I continued to seek God’s face and my everytime i did i felt peace. When I cried out to Him for provision He provided. I started to think, what If I gave up fornication and made time for Him. God began to use me and reveal himself to me through dreams and the bible. I wanted to draw closer to Him and I knew deep within me I needed to let go of my past. I needed to separate from my sinful ways.
As I woke up one morning I started thinking of how faithful God has been to me and I couldn’t continue to live in disobedience. So I announced to my ex boyfriend that we could continue to stay in the relationship as long as we both remained celibate.
Before I even spoke to Him i kept praying to God that He would understand. That God will soften His heart. I was afraid of loosing someone I had been used to. But my relationship with God came first. I thought to myself, my boyfriend could not give me the peace I was receiving from God. I couldnt continue to feel guilty. And I was already excited about how God was speaking to me in dreams and His word.
So one rainy an cold day in autumn. I almost felt like my world was about to end. I broke the news to my ex boyfriend. He didn’t understand why. Perhaps He even thought i found someone else.

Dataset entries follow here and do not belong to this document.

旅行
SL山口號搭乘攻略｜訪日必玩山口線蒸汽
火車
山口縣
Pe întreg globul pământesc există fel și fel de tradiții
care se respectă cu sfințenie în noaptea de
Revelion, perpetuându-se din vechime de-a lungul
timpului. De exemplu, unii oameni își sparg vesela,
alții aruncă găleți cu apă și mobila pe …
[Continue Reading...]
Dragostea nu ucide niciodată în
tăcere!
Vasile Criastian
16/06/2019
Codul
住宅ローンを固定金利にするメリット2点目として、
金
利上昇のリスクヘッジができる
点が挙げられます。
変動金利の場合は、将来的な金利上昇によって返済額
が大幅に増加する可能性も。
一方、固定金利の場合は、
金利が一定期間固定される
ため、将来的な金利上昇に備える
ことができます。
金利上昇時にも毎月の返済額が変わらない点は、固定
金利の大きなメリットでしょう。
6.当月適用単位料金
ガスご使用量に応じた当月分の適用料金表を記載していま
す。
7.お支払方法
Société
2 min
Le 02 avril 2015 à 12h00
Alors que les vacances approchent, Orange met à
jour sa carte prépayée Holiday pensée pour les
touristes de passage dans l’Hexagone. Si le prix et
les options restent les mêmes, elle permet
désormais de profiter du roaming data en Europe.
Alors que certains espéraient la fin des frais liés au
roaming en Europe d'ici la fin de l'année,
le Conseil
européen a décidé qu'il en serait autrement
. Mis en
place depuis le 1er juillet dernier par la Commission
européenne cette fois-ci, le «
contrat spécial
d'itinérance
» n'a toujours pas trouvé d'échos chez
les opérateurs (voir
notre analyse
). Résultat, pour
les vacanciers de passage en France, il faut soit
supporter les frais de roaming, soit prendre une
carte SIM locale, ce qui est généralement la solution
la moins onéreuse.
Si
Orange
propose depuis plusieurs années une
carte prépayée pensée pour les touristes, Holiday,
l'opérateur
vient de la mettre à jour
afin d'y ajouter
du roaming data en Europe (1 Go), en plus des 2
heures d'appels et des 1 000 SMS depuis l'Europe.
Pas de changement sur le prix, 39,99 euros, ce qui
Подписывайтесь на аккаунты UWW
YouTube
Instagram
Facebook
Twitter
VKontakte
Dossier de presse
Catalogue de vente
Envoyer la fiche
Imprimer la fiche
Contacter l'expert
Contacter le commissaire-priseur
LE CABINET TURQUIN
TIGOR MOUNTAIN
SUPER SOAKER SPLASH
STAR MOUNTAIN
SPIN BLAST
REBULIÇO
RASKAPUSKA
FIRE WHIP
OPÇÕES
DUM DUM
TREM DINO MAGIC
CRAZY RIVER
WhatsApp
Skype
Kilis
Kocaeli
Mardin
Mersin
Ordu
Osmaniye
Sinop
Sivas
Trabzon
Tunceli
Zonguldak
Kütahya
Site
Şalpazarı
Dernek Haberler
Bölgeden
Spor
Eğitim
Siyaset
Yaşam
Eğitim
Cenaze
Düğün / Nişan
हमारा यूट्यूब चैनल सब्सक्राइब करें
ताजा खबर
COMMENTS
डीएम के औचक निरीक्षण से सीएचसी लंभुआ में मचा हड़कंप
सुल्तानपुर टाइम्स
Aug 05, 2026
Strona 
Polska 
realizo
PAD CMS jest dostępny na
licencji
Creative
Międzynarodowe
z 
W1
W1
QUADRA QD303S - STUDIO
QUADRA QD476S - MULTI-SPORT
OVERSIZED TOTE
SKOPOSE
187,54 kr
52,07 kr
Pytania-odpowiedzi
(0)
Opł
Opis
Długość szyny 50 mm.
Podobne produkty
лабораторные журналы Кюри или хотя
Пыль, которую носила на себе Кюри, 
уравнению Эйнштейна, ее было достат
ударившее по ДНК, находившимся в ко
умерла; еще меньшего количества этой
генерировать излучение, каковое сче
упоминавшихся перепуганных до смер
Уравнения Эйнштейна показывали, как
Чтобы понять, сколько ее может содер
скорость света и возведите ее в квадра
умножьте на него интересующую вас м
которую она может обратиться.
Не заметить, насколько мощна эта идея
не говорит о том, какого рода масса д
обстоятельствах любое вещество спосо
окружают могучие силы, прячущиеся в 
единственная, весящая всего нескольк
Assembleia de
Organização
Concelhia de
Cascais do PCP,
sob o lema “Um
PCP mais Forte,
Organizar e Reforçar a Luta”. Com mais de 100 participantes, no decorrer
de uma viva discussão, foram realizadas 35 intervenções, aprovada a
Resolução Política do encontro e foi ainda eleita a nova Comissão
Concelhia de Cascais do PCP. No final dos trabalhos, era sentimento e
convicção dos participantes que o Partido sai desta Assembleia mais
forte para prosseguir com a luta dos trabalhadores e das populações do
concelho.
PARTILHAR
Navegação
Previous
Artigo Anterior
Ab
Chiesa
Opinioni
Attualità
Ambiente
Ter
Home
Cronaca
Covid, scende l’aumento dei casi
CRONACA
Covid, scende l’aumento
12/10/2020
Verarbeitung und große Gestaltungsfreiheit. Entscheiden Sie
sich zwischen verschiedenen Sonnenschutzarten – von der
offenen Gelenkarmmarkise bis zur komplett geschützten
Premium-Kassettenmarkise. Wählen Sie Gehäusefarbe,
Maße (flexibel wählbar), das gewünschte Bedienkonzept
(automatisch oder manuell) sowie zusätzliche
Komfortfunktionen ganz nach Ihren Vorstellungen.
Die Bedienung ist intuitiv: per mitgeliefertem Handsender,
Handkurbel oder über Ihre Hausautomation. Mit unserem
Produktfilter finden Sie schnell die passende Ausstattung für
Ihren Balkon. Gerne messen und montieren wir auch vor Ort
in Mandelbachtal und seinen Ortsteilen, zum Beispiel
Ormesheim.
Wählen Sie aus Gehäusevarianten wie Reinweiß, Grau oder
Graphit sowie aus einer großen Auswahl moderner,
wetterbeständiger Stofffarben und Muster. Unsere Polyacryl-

To cut the story short. I ended up single 😂. Now i had to go through the process of heart break the first time in my life in the middle of my final year of university. But Jesus showed Himself strong. Every time i worshiped i became stronger. The holy spirit led me through God’s word and even people to encourage me. Everywhere i turned i could feel the arm of a loving father holding me together. My relationship with God began to blossom. I cant remember a day missed without hearing Him through a dream or through His word. The holy spirit is a true comforter. I experienced Jesus like i never did before. God revealed to me dreams about the outcome of university, warnings for my family and i was just blown away. I couldn’t believe I was missing such an intimate relationship with Jesus because I chose to please my flesh.
God favored me through out my exams, my registration to become a qualified radiographer and even in my job.
Your relationship with God is more valuable than any other relationship.